10 minutes later, another train ran over Ang, at which point another SMRT staff member noticed the train’s carriage jerking upwards. That staff member was the one who spotted Ang’s body and notified the control centre.

Chia, however, indicated that there are “no plans” to change the existing system to prevent such accidents in future. He testified that:


1. LRT trains have no obstruction detection systems, and there are no plans to add any such system.
2. The safest option for passengers who have fallen onto the tracks is to stay at the “safe location” in the middle of two electrified train tracks. This “safe location” is not clearly marked. “We don’t publicise that,” Chia said, adding that there are no plans to do so.
3. Another option for passengers who have fallen onto the tracks is to shout for help so that someone on the platform might sound the alarm by pressing one of the emergency stop plungers located at either end of the platform, that would cut power to the trains.
Again, there is no signage informing passengers what happens when they press the plunger and there are no plans to install any such signage.
4. Lastly, Chia said that a passenger who has fallen onto the tracks can make their way to the end of the platform, where there a flight of stairs leads back into the station. But, of course, he added that there is “no signage to show where the stairs are.”
5. Chia reported that a video analytics system has been deployed to detect foreign objects on train tracks. However, even this initiative seems pointless as it is unclear whether the system would be able to sound an alarm to the control center and stop the train, if it recognises a foreign object.

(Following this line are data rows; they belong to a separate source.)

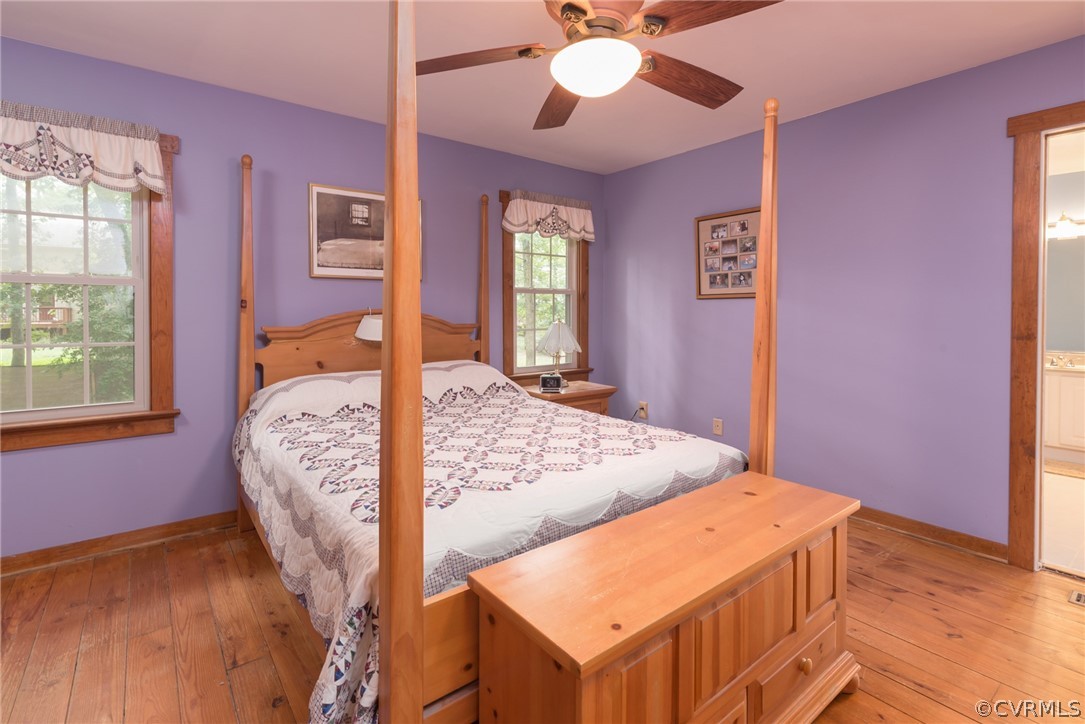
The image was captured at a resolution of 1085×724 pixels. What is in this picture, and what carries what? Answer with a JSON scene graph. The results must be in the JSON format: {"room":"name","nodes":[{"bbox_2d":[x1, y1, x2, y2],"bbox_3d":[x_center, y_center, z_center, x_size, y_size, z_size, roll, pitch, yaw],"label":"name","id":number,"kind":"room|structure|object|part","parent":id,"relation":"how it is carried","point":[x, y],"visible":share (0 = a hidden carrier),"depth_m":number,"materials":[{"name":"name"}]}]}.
{"room":"bedroom","nodes":[
{"label":"bedroom","id":0,"kind":"room"},
{"bbox_2d":[0,33,607,563],"bbox_3d":[-1.266,-0.227,3.152,4.580,2.470,0.146,-1,2,-38],"label":"left wall","id":1,"kind":"structure","parent":0,"point":[264,148],"depth_m":2.69,"materials":[{"name":"purple paint"}]},
{"bbox_2d":[0,115,180,452],"bbox_3d":[-2.384,-0.324,2.281,1.049,1.565,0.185,-1,2,-38],"label":"left window","id":2,"kind":"structure","parent":1,"relation":"in","point":[56,425],"depth_m":2.44,"materials":[{"name":"brown wood"}]},
{"bbox_2d":[0,100,167,193],"bbox_3d":[-2.256,-0.921,2.177,0.906,0.352,0.130,-1,2,-38],"label":"window valance","id":3,"kind":"object","parent":2,"relation":"attached to","point":[115,165],"visible":0.99,"depth_m":2.24,"materials":[{"name":"white fabric"}]},
{"bbox_2d":[0,510,239,576],"bbox_3d":[-1.540,0.970,2.923,3.916,0.091,0.017,-1,2,-38],"label":"baseboard","id":4,"kind":"structure","parent":1,"relation":"attached to","point":[47,554],"depth_m":2.42,"materials":[{"name":"brown wood"}]},
{"bbox_2d":[308,181,422,279],"bbox_3d":[-1.137,-0.741,3.144,0.715,0.589,0.026,-1,2,-38],"label":"framed picture","id":5,"kind":"object","parent":1,"relation":"attached to","point":[317,195],"visible":0.77,"depth_m":3.06},
{"bbox_2d":[500,190,591,382],"bbox_3d":[0.020,-0.469,4.004,0.928,1.520,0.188,-1,2,-38],"label":"right window","id":6,"kind":"structure","parent":1,"relation":"in","point":[512,370],"depth_m":4.00,"materials":[{"name":"brown wood"}]},
{"bbox_2d":[502,189,594,241],"bbox_3d":[0.080,-1.044,3.861,0.900,0.358,0.129,-1,2,-38],"label":"window valance","id":7,"kind":"object","parent":6,"relation":"attached to","point":[591,237],"visible":0.96,"depth_m":3.82,"materials":[{"name":"fabric"}]},
{"bbox_2d":[0,516,1084,723],"bbox_3d":[0.117,1.111,1.541,4.552,0.100,4.425,-1,2,-38],"label":"wooden floor","id":8,"kind":"structure","parent":0,"point":[922,598],"depth_m":1.76,"materials":[{"name":"brown wood"}]},
{"bbox_2d":[236,1,830,723],"bbox_3d":[-0.294,-0.037,2.226,1.855,2.186,2.180,-1,2,-38],"label":"bed","id":9,"kind":"object","parent":8,"relation":"on","point":[419,543],"visible":0.79,"depth_m":1.44,"materials":[{"name":"brown wood"}]},
{"bbox_3d":[-1.027,0.109,3.097,1.092,0.695,0.196,-1,2,-38],"label":"headboard","id":10,"kind":"part","parent":9,"relation":"part of","materials":[{"name":"brown wood"}]},
{"bbox_2d":[354,310,382,342],"bbox_3d":[-0.991,-0.111,2.998,0.344,0.283,0.273,-1,2,-38],"label":"wall lamp","id":11,"kind":"object","parent":9,"relation":"attached to","point":[374,321],"visible":0.59,"depth_m":2.89,"materials":[{"name":"white"}]},
{"bbox_2d":[233,360,745,723],"bbox_3d":[-0.349,0.550,2.306,1.839,0.796,1.940,-1,2,-38],"label":"quilt","id":12,"kind":"object","parent":9,"relation":"on","point":[438,372],"visible":0.49,"depth_m":1.75,"materials":[{"name":"white fabric"}]},
{"bbox_2d":[518,380,616,415],"bbox_3d":[0.168,0.635,3.713,0.661,0.671,0.490,-1,2,-38],"label":"nightstand","id":13,"kind":"object","parent":8,"relation":"on","point":[610,389],"visible":0.27,"depth_m":3.59,"materials":[{"name":"brown wood"}]},
{"bbox_2d":[539,372,563,392],"bbox_3d":[0.065,0.244,3.552,0.169,0.121,0.086,0,2,5],"label":"alarm clock","id":14,"kind":"object","parent":13,"relation":"on","point":[550,378],"visible":0.99,"depth_m":3.52,"materials":[{"name":"black plastic"}]},
{"bbox_2d":[536,320,581,385],"bbox_3d":[0.125,0.037,3.746,0.344,0.520,0.343,-1,2,-38],"label":"table lamp","id":15,"kind":"object","parent":13,"relation":"on","point":[567,340],"visible":0.98,"depth_m":3.66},
{"bbox_2d":[469,471,859,723],"bbox_3d":[0.404,0.798,1.320,1.132,0.573,0.448,-1,2,-38],"label":"wooden chest","id":16,"kind":"object","parent":8,"relation":"on","point":[635,516],"visible":0.99,"depth_m":1.12,"materials":[{"name":"brown wood"}]},
{"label":"drawer","id":17,"kind":"part","parent":16,"relation":"part of","materials":[{"name":"brown wood"}]},
{"bbox_3d":[0.735,0.887,1.364,0.030,0.036,0.029,-1,2,-38],"label":"brass knob","id":18,"kind":"part","parent":16,"relation":"part of","materials":[{"name":"gold metal"}]},
{"bbox_2d":[1067,589,1084,606],"bbox_3d":[2.340,1.050,1.926,0.130,0.008,0.321,-1,2,-38],"label":"floor vent","id":19,"kind":"object","parent":8,"relation":"in","point":[1075,596],"visible":0.98,"depth_m":2.02,"materials":[{"name":"metal"}]},
{"bbox_2d":[0,0,1084,175],"bbox_3d":[0.117,-1.442,1.464,4.555,0.102,4.416,-1,2,-38],"label":"ceiling","id":20,"kind":"structure","parent":0,"point":[763,87],"depth_m":2.32,"materials":[{"name":"white paint"}]},
{"bbox_2d":[412,0,784,129],"bbox_3d":[0.167,-1.144,1.698,1.275,0.488,1.266,-1,2,-38],"label":"ceiling fan","id":21,"kind":"object","parent":20,"relation":"hanging from","point":[563,13],"visible":0.99,"depth_m":1.63,"materials":[{"name":"brown wood"}]},
{"bbox_3d":[-0.247,-1.014,1.734,0.388,0.043,0.374,-1,2,-38],"label":"blade","id":22,"kind":"part","parent":21,"relation":"part of","materials":[{"name":"brown wood"}]},
{"bbox_3d":[0.072,-0.998,2.016,0.257,0.055,0.566,0,1,-6],"label":"blade","id":23,"kind":"part","parent":21,"relation":"part of","materials":[{"name":"brown wood"}]},
{"bbox_2d":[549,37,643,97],"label":"fan light","id":24,"kind":"object","parent":21,"relation":"attached to","point":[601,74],"visible":0.99,"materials":[{"name":"white glass"}]},
{"bbox_3d":[0.529,-1.005,1.842,0.562,0.064,0.251,-1,2,-38],"label":"blade","id":25,"kind":"part","parent":21,"relation":"part of","materials":[{"name":"brown wood"}]},
{"bbox_3d":[0.501,-1.011,1.478,0.331,0.048,0.423,-1,2,-38],"label":"blade","id":26,"kind":"part","parent":21,"relation":"part of","materials":[{"name":"brown wood"}]},
{"bbox_2d":[599,34,1084,558],"bbox_3d":[1.904,-0.215,2.854,0.138,2.470,4.171,-1,2,-38],"label":"right wall","id":27,"kind":"structure","parent":0,"point":[618,176],"depth_m":2.78,"materials":[{"name":"purple paint"}]},
{"bbox_2d":[638,401,648,418],"bbox_3d":[0.831,0.506,3.995,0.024,0.127,0.081,-1,2,-38],"label":"wall socket","id":28,"kind":"object","parent":27,"relation":"attached to","point":[644,404],"visible":0.95,"depth_m":3.99,"materials":[{"name":"beige plastic"}]},
{"bbox_2d":[712,418,723,435],"bbox_3d":[1.267,0.566,3.488,0.009,0.116,0.071,-1,2,-38],"label":"wall socket","id":29,"kind":"object","parent":27,"relation":"attached to","point":[718,425],"visible":0.98,"depth_m":3.48,"materials":[{"name":"plastic"}]},
{"bbox_2d":[694,207,759,298],"bbox_3d":[1.310,-0.659,3.401,0.028,0.607,0.540,-1,2,-38],"label":"photo collage frame","id":30,"kind":"object","parent":27,"relation":"attached to","point":[701,292],"visible":0.86,"depth_m":3.41,"materials":[{"name":"brown"}]},
{"bbox_2d":[853,504,1007,561],"bbox_3d":[1.427,0.954,3.396,0.017,0.090,2.760,-1,2,-38],"label":"baseboard","id":31,"kind":"structure","parent":27,"relation":"attached to","point":[873,520],"depth_m":2.55,"materials":[{"name":"brown wood"}]},
{"bbox_2d":[1007,100,1084,572],"bbox_3d":[2.581,-0.004,1.972,0.179,2.111,0.987,-1,2,-38],"label":"door frame","id":32,"kind":"structure","parent":27,"relation":"in","point":[1028,174],"depth_m":2.25,"materials":[{"name":"brown wood"}]},
{"bbox_2d":[1041,464,1084,575],"bbox_3d":[3.676,1.043,3.192,3.180,0.097,2.392,-1,2,-38],"label":"bathroom floor","id":33,"kind":"structure","parent":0,"point":[1058,478],"depth_m":2.81,"materials":[{"name":"beige tile"}]},
{"bbox_2d":[1043,364,1084,459],"bbox_3d":[4.579,0.490,3.955,0.562,0.893,1.545,-1,2,-38],"label":"bathroom vanity","id":34,"kind":"object","parent":33,"relation":"on","point":[1073,387],"visible":0.58,"depth_m":3.95,"materials":[{"name":"white paint"}]},
{"bbox_2d":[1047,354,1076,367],"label":"faucet","id":35,"kind":"object","parent":34,"relation":"on","point":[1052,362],"visible":0.93,"depth_m":4.16,"materials":[{"name":"silver metal"}]},
{"bbox_2d":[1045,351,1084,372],"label":"vanity countertop","id":36,"kind":"structure","parent":34,"relation":"on","point":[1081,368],"depth_m":4.18,"materials":[{"name":"beige stone"}]},
{"bbox_2d":[1043,458,1084,478],"bbox_3d":[4.217,0.951,3.745,0.493,0.013,0.826,-1,2,-38],"label":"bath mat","id":37,"kind":"object","parent":33,"relation":"on","point":[1081,473],"visible":0.79,"depth_m":3.80,"materials":[{"name":"beige carpet"}]},
{"bbox_2d":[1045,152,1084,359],"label":"bathroom wall","id":38,"kind":"structure","parent":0,"point":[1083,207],"depth_m":4.30,"materials":[{"name":"paint"}]},
{"bbox_2d":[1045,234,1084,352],"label":"bathroom mirror","id":39,"kind":"object","parent":38,"relation":"attached to","point":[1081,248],"visible":0.68,"depth_m":4.22,"materials":[{"name":"mirror"}]},
{"bbox_2d":[1048,213,1084,239],"bbox_3d":[4.693,-1.098,4.258,0.201,0.199,0.630,-1,2,-38],"label":"vanity light","id":40,"kind":"object","parent":38,"relation":"attached to","point":[1064,220],"visible":0.8,"depth_m":4.27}
]}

State Coroner Marvin Bay, who ruled Ang’s death as an accident. said in response to Chia’s outrageous admissions:

“It would also be useful to raise public awareness of the emergency stop plunger, the safety zone on the tracks and staircase access back to the platform to avert disaster whenever a person falls onto the tracks.”

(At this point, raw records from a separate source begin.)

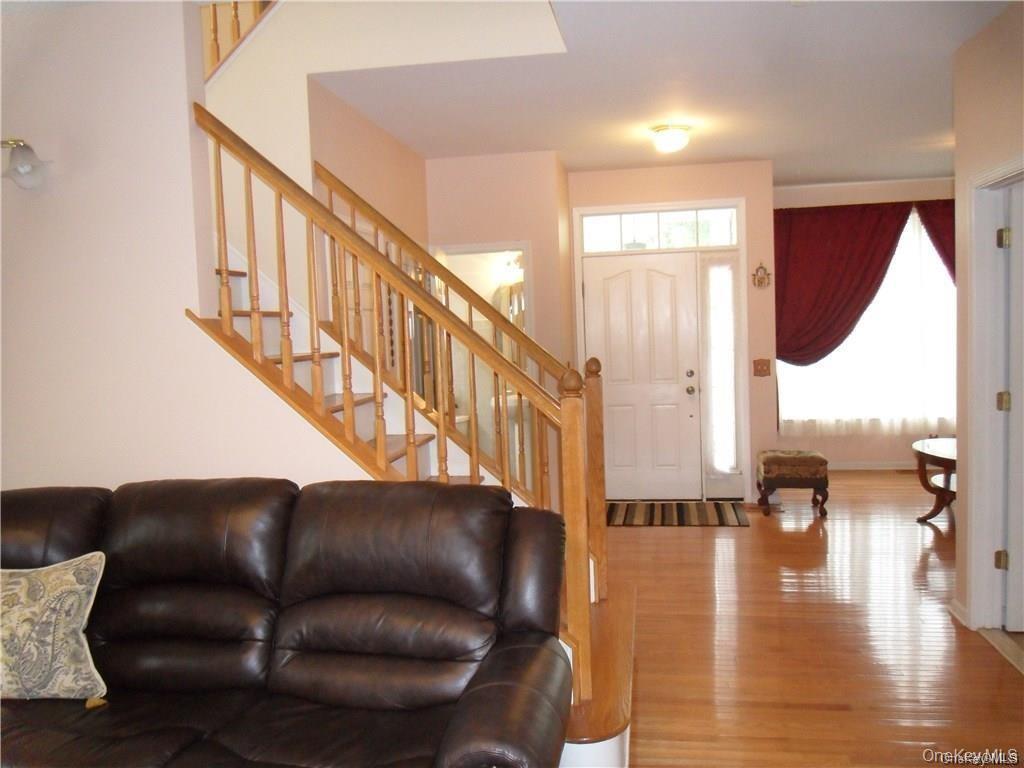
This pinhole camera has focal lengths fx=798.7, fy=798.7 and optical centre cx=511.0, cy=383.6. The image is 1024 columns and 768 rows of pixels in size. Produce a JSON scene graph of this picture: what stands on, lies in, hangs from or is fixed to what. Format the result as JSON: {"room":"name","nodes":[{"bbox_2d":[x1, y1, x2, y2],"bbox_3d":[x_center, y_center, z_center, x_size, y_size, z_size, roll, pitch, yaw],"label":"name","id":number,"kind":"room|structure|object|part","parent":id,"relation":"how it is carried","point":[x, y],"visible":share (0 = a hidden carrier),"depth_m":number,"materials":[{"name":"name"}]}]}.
{"room":"living room","nodes":[
{"label":"living room","id":0,"kind":"room"},
{"bbox_2d":[0,0,364,501],"bbox_3d":[-1.718,-0.231,3.181,3.545,3.024,0.125,-1,4,9],"label":"left wall","id":1,"kind":"structure","parent":0,"point":[20,259],"depth_m":3.08,"materials":[{"name":"paint"}]},
{"bbox_2d":[0,138,46,188],"bbox_3d":[-1.900,-0.819,2.946,0.349,0.205,0.235,-1,4,9],"label":"wall sconce","id":2,"kind":"object","parent":1,"relation":"attached to","point":[26,168],"visible":1,"depth_m":2.95,"materials":[{"name":"metal"}]},
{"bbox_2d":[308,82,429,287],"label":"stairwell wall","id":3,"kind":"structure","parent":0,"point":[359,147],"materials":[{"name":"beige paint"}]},
{"bbox_2d":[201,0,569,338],"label":"stairwell wall","id":4,"kind":"structure","parent":0,"point":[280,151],"depth_m":4.07,"materials":[{"name":"beige paint"}]},
{"bbox_2d":[202,0,276,79],"bbox_3d":[-1.443,-2.187,4.310,2.013,1.534,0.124,-1,4,9],"label":"upper railing","id":5,"kind":"object","parent":4,"relation":"attached to","point":[236,16],"visible":0.29,"depth_m":4.37,"materials":[{"name":"brown wood"}]},
{"bbox_2d":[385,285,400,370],"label":"wall hanging","id":6,"kind":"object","parent":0,"point":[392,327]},
{"bbox_2d":[427,151,571,499],"bbox_3d":[-0.095,-0.305,6.029,1.076,2.765,0.300,-1,4,9],"label":"hallway wall","id":7,"kind":"structure","parent":0,"point":[531,214],"depth_m":5.83,"materials":[{"name":"beige paint"}]},
{"bbox_2d":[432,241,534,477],"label":"bathroom doorway","id":8,"kind":"object","parent":7,"relation":"in","point":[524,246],"visible":0.37,"depth_m":5.94,"materials":[{"name":"white paint"}]},
{"bbox_2d":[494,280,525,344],"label":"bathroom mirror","id":9,"kind":"object","parent":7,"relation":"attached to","point":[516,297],"visible":0.29,"depth_m":6.72,"materials":[{"name":"mirror"}]},
{"bbox_2d":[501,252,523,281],"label":"bathroom light","id":10,"kind":"object","parent":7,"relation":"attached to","point":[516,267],"visible":0.56,"depth_m":6.71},
{"bbox_2d":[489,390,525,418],"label":"bathroom sink","id":11,"kind":"object","parent":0,"point":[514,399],"visible":0.28,"depth_m":6.47,"materials":[{"name":"white ceramic"}]},
{"bbox_2d":[318,0,1013,185],"bbox_3d":[1.092,-1.639,3.627,5.294,0.186,7.406,-1,4,9],"label":"ceiling","id":12,"kind":"structure","parent":0,"point":[936,104],"depth_m":4.26,"materials":[{"name":"white paint"}]},
{"bbox_2d":[649,123,691,153],"bbox_3d":[1.025,-1.569,5.150,0.271,0.150,0.274,-1,4,9],"label":"ceiling light","id":13,"kind":"object","parent":12,"relation":"attached to","point":[675,134],"visible":0.98,"depth_m":5.07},
{"bbox_2d":[566,160,776,503],"bbox_3d":[1.300,-0.407,6.580,1.702,2.759,0.199,-1,4,9],"label":"entry wall","id":14,"kind":"structure","parent":0,"point":[651,171],"depth_m":6.39,"materials":[{"name":"paint"}]},
{"bbox_2d":[582,252,703,500],"bbox_3d":[1.086,-0.041,6.607,0.880,2.009,0.124,-1,4,9],"label":"front door","id":15,"kind":"structure","parent":14,"relation":"in","point":[656,274],"depth_m":6.62,"materials":[{"name":"white paint"}]},
{"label":"doorknob","id":16,"kind":"part","parent":15,"relation":"part of","materials":[{"name":"metal"}]},
{"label":"deadbolt","id":17,"kind":"part","parent":15,"relation":"part of","materials":[{"name":"metal"}]},
{"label":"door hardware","id":18,"kind":"part","parent":15,"relation":"part of","materials":[{"name":"metal"}]},
{"bbox_2d":[575,206,741,252],"bbox_3d":[1.188,-1.228,6.411,1.264,0.305,0.058,-1,4,9],"label":"transom window","id":19,"kind":"structure","parent":14,"relation":"in","point":[719,242],"depth_m":6.39,"materials":[{"name":"glass"}]},
{"bbox_2d":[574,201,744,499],"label":"door frame","id":20,"kind":"structure","parent":14,"relation":"attached to","point":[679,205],"depth_m":6.44,"materials":[{"name":"white paint"}]},
{"bbox_2d":[699,249,744,499],"bbox_3d":[1.742,-0.080,6.576,0.275,1.987,0.217,-1,4,9],"label":"sidelight window","id":21,"kind":"structure","parent":14,"relation":"in","point":[730,424],"depth_m":6.57,"materials":[{"name":"clear glass"}]},
{"bbox_2d":[752,358,770,376],"bbox_3d":[1.983,-0.130,6.330,0.129,0.132,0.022,-1,4,9],"label":"light switch","id":22,"kind":"object","parent":14,"relation":"attached to","point":[762,371],"visible":0.98,"depth_m":6.33,"materials":[{"name":"brown wood"}]},
{"bbox_2d":[752,262,770,288],"bbox_3d":[1.963,-0.853,6.276,0.136,0.205,0.037,-1,4,9],"label":"wall ornament","id":23,"kind":"object","parent":14,"relation":"attached to","point":[764,278],"visible":0.99,"depth_m":6.27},
{"bbox_2d":[610,472,1023,767],"bbox_3d":[0.563,1.258,3.548,7.499,0.105,9.736,-1,4,9],"label":"floor","id":24,"kind":"structure","parent":0,"point":[751,532],"depth_m":3.62,"materials":[{"name":"brown wood"}]},
{"bbox_2d":[0,477,571,767],"bbox_3d":[-0.972,0.846,2.262,2.324,0.989,1.015,-1,4,9],"label":"leather sofa","id":25,"kind":"object","parent":24,"relation":"on","point":[425,489],"visible":1,"depth_m":2.27,"materials":[{"name":"leather"}]},
{"bbox_2d":[0,552,108,704],"bbox_3d":[-1.439,0.714,2.296,0.557,0.413,0.241,-2,4,-3],"label":"throw pillow","id":26,"kind":"object","parent":25,"relation":"on","point":[71,575],"visible":1,"depth_m":2.25,"materials":[{"name":"beige fabric"}]},
{"bbox_2d":[197,259,640,765],"bbox_3d":[-0.879,-0.184,3.348,3.039,2.859,1.746,-1,4,9],"label":"staircase","id":27,"kind":"structure","parent":24,"relation":"on","point":[611,719],"depth_m":3.37,"materials":[{"name":"brown wood"}]},
{"bbox_2d":[191,102,592,706],"bbox_3d":[-0.489,-0.036,2.944,1.611,2.501,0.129,-1,4,9],"label":"stair railing","id":28,"kind":"object","parent":27,"relation":"on","point":[378,371],"visible":0.77,"depth_m":2.89,"materials":[{"name":"brown wood"}]},
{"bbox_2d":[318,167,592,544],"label":"stair railing","id":29,"kind":"object","parent":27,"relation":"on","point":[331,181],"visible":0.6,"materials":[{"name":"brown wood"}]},
{"bbox_2d":[607,501,749,526],"bbox_3d":[1.218,0.999,6.138,1.123,0.011,0.705,-1,4,9],"label":"doormat","id":30,"kind":"object","parent":24,"relation":"on","point":[721,521],"visible":0.99,"depth_m":6.08,"materials":[{"name":"carpet"}]},
{"bbox_2d":[756,449,829,516],"bbox_3d":[2.149,0.751,6.133,0.485,0.445,0.458,-1,4,9],"label":"ottoman","id":31,"kind":"object","parent":24,"relation":"on","point":[808,459],"visible":1,"depth_m":5.95,"materials":[{"name":"brown fabric"}]},
{"bbox_2d":[913,436,957,522],"bbox_3d":[3.190,0.719,5.517,0.724,0.537,1.139,-1,4,9],"label":"table","id":32,"kind":"object","parent":24,"relation":"on","point":[921,452],"visible":0.51,"depth_m":5.64,"materials":[{"name":"brown wood"}]},
{"bbox_2d":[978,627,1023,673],"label":"door threshold","id":33,"kind":"object","parent":24,"relation":"on","point":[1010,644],"visible":0.91,"depth_m":3.50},
{"bbox_2d":[773,175,954,467],"bbox_3d":[3.742,-0.562,7.556,3.083,2.767,0.154,-1,4,9],"label":"window wall","id":34,"kind":"structure","parent":0,"point":[866,198],"depth_m":7.53,"materials":[{"name":"paint"}]},
{"bbox_2d":[773,199,916,364],"bbox_3d":[2.952,-0.821,7.312,1.350,1.638,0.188,-1,4,9],"label":"red curtain","id":35,"kind":"object","parent":34,"relation":"attached to","point":[863,308],"visible":0.75,"depth_m":7.30,"materials":[{"name":"red fabric"}]},
{"bbox_2d":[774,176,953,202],"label":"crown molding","id":36,"kind":"structure","parent":34,"relation":"attached to","point":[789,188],"depth_m":7.42,"materials":[{"name":"white paint"}]},
{"bbox_2d":[777,210,956,433],"bbox_3d":[3.523,-0.556,7.450,2.263,2.008,0.053,-1,4,9],"label":"window","id":37,"kind":"structure","parent":34,"relation":"in","point":[844,347],"depth_m":7.46,"materials":[{"name":"white glass"}]},
{"bbox_2d":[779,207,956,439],"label":"sheer curtain","id":38,"kind":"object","parent":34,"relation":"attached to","point":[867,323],"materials":[{"name":"white fabric"}]},
{"bbox_2d":[825,461,917,469],"bbox_3d":[3.705,0.773,7.594,2.901,0.083,0.018,-1,4,9],"label":"baseboard","id":39,"kind":"structure","parent":34,"relation":"attached to","point":[846,465],"depth_m":7.64,"materials":[{"name":"white paint"}]},
{"bbox_2d":[915,196,954,282],"bbox_3d":[4.408,-0.431,7.275,1.567,2.632,0.136,-1,4,9],"label":"red curtain","id":40,"kind":"object","parent":34,"relation":"attached to","point":[927,216],"visible":0.24,"depth_m":7.29,"materials":[{"name":"red fabric"}]},
{"bbox_2d":[952,1,1023,638],"bbox_3d":[1.834,-0.069,1.501,0.137,2.738,4.973,-1,4,9],"label":"right wall","id":41,"kind":"structure","parent":0,"point":[967,138],"depth_m":3.65,"materials":[{"name":"beige paint"}]},
{"bbox_2d":[948,598,968,626],"bbox_3d":[2.176,1.106,3.768,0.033,0.095,0.549,-1,4,9],"label":"baseboard","id":42,"kind":"structure","parent":41,"relation":"attached to","point":[952,605],"depth_m":3.83,"materials":[{"name":"white paint"}]},
{"bbox_2d":[963,155,1023,633],"bbox_3d":[2.138,0.134,3.276,0.165,2.069,0.990,-1,4,9],"label":"door frame","id":43,"kind":"structure","parent":41,"relation":"attached to","point":[982,545],"depth_m":3.66,"materials":[{"name":"white paint"}]},
{"bbox_2d":[996,183,1023,627],"bbox_3d":[2.610,0.122,3.554,0.847,1.970,0.133,-2,4,6],"label":"right door","id":44,"kind":"structure","parent":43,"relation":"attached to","point":[1008,622],"depth_m":3.58,"materials":[{"name":"white paint"}]}
]}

Bay called the video initiative “a step in the right direction,” while classifying Ang’s death as a “a truly tragic misadventure.”

Ang fell at 12.42am and was pronounced dead by paramedics at 2.20am. The inquiry heard that at the time of his fall, he had 232mg of alcohol per 100ml of blood – about thrice the legal limit of alcohol for drivers.

He leaves behind his wife and three children between the ages of 9 and 17.